▶ [WHAT THE TASK REQUIRES] Range to reproduce from the entries below: the line with "Produit en stock", the line with "POINT RELAIS COLISSIMO", and every line in between. Give them exactly and give nothing else.

-- MATERIAL SHOWN follows --

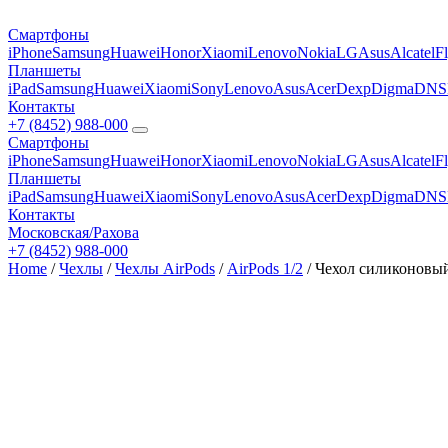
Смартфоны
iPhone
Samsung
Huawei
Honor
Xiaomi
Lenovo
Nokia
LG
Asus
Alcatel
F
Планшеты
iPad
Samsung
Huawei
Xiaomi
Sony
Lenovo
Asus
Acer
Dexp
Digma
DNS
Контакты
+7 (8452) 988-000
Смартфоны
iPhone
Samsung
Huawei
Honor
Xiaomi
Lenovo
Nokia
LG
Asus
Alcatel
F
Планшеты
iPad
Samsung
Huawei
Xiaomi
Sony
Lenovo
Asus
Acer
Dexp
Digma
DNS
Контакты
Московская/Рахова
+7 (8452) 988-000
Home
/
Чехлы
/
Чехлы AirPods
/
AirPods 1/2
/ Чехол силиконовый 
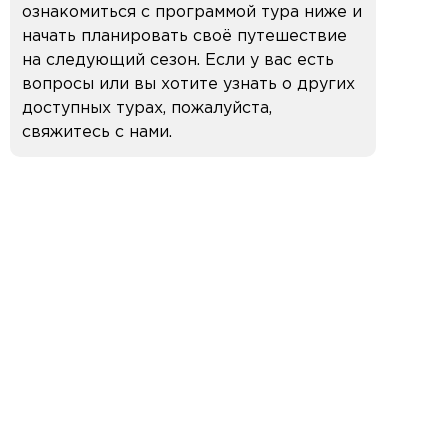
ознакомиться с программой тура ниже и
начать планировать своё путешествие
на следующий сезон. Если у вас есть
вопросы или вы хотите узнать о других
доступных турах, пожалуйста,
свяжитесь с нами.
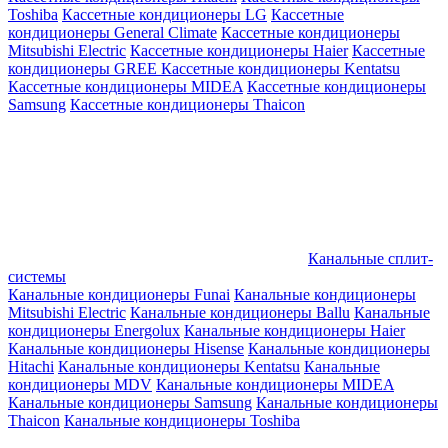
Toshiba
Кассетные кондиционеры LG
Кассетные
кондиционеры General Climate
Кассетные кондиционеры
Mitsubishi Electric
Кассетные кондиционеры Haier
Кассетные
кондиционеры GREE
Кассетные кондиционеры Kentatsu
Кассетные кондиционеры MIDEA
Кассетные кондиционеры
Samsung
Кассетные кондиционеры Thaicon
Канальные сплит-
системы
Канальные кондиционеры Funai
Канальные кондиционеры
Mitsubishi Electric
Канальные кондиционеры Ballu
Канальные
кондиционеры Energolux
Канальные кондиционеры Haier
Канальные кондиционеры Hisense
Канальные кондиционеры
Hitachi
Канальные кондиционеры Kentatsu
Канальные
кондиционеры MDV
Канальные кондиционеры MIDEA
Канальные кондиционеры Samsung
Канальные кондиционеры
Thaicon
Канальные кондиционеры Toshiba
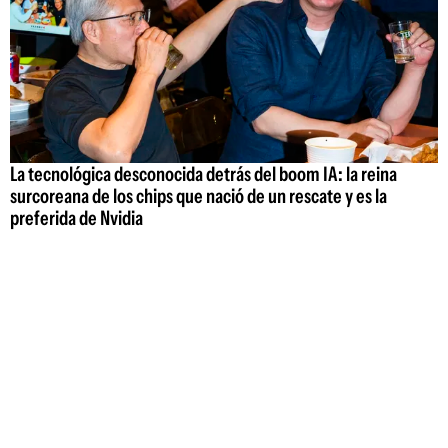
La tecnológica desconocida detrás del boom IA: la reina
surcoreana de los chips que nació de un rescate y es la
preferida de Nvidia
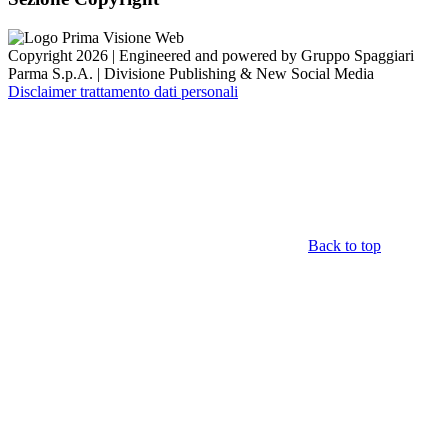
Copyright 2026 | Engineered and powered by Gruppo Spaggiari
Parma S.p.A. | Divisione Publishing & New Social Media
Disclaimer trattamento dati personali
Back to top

-- MATERIAL SHOWN concluded --
-- MATERIAL SHOWN follows --

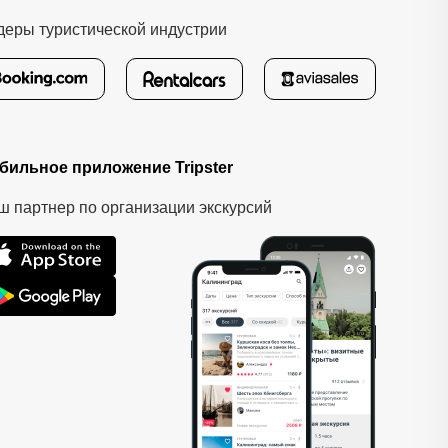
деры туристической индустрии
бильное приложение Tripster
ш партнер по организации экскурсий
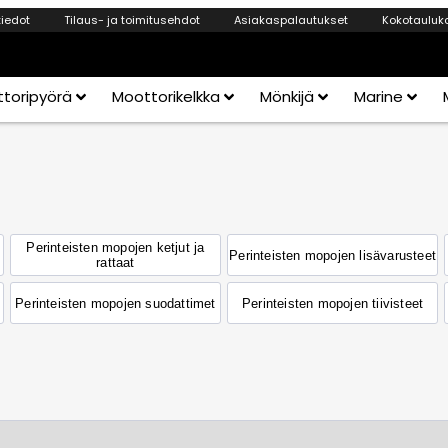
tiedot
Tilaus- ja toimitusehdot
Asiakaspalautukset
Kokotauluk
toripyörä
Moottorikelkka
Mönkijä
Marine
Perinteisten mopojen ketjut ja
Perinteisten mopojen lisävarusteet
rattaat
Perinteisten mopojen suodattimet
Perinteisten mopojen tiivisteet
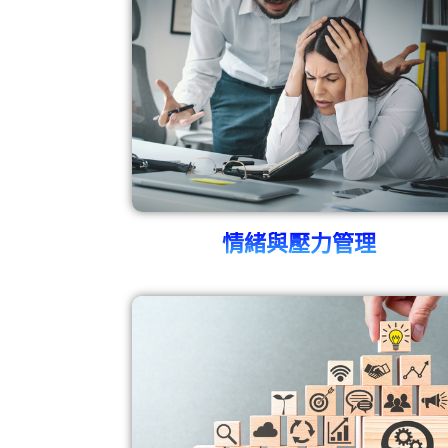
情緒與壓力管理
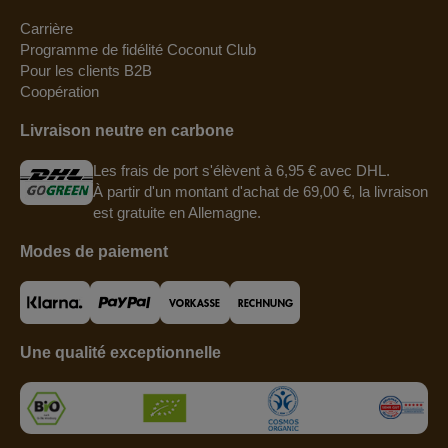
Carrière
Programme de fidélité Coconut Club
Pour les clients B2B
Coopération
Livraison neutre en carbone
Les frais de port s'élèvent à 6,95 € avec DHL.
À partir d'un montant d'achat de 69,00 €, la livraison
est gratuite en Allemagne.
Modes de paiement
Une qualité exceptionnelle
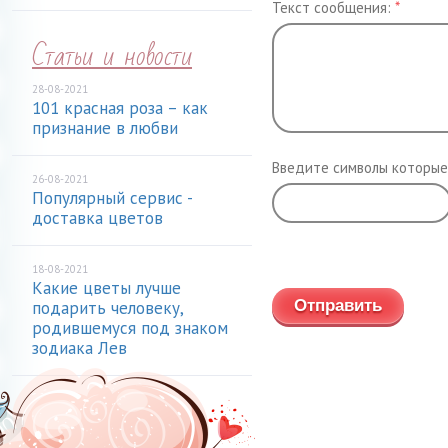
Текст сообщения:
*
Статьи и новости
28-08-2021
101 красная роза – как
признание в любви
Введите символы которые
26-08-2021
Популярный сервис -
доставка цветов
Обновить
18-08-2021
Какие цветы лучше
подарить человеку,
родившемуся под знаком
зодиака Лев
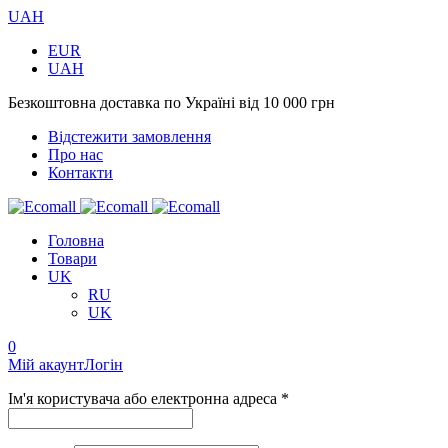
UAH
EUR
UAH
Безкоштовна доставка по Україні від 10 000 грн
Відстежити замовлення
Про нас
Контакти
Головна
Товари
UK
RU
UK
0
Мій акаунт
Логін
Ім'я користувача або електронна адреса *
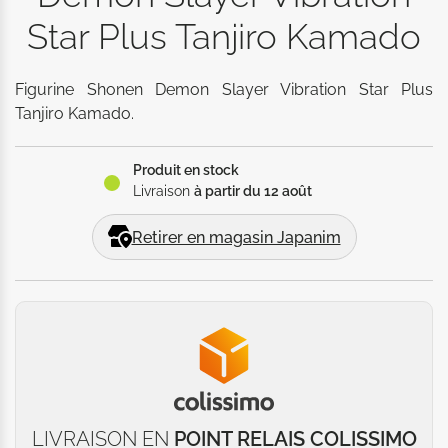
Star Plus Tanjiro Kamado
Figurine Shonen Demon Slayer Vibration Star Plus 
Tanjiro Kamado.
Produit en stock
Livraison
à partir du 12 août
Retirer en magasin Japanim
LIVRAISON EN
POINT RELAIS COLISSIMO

-- MATERIAL SHOWN concluded --
-- MATERIAL SHOWN follows --

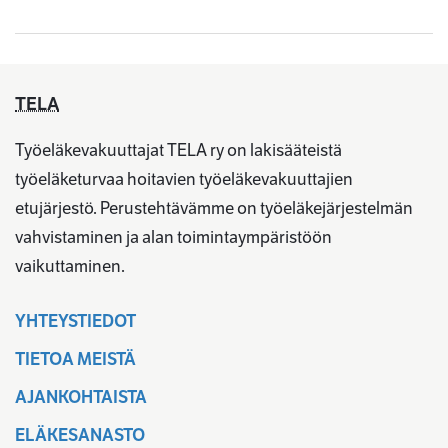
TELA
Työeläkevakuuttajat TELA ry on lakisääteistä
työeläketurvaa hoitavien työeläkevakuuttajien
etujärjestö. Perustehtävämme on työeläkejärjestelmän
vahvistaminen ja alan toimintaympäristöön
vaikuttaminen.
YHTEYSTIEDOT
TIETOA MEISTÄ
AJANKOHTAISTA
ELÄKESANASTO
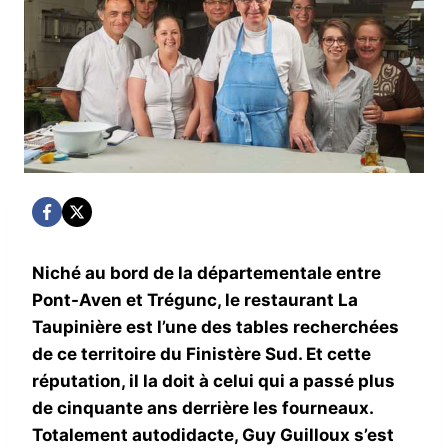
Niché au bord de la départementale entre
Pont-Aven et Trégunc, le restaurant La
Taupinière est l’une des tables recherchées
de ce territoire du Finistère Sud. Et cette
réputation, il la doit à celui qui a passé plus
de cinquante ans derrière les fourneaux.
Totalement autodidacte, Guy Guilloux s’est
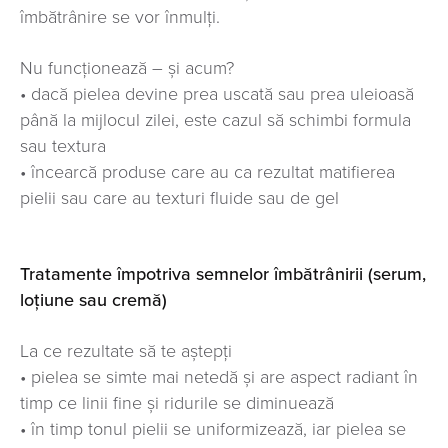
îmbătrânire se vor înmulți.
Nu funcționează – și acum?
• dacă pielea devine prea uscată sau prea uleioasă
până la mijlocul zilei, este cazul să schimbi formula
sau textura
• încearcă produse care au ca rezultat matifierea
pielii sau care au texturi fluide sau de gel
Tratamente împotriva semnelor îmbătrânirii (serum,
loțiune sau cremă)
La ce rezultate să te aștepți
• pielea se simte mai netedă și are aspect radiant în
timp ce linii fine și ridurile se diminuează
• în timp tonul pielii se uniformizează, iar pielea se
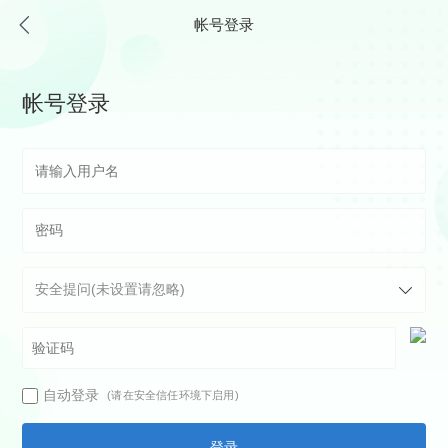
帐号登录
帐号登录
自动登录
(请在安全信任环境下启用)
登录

-- MATERIAL SHOWN concluded --

▶ [OUTPUT FOR THIS TASK]
Produit en stock
Livraison
à partir du 12 août
Retirer en magasin Japanim
LIVRAISON EN
POINT RELAIS COLISSIMO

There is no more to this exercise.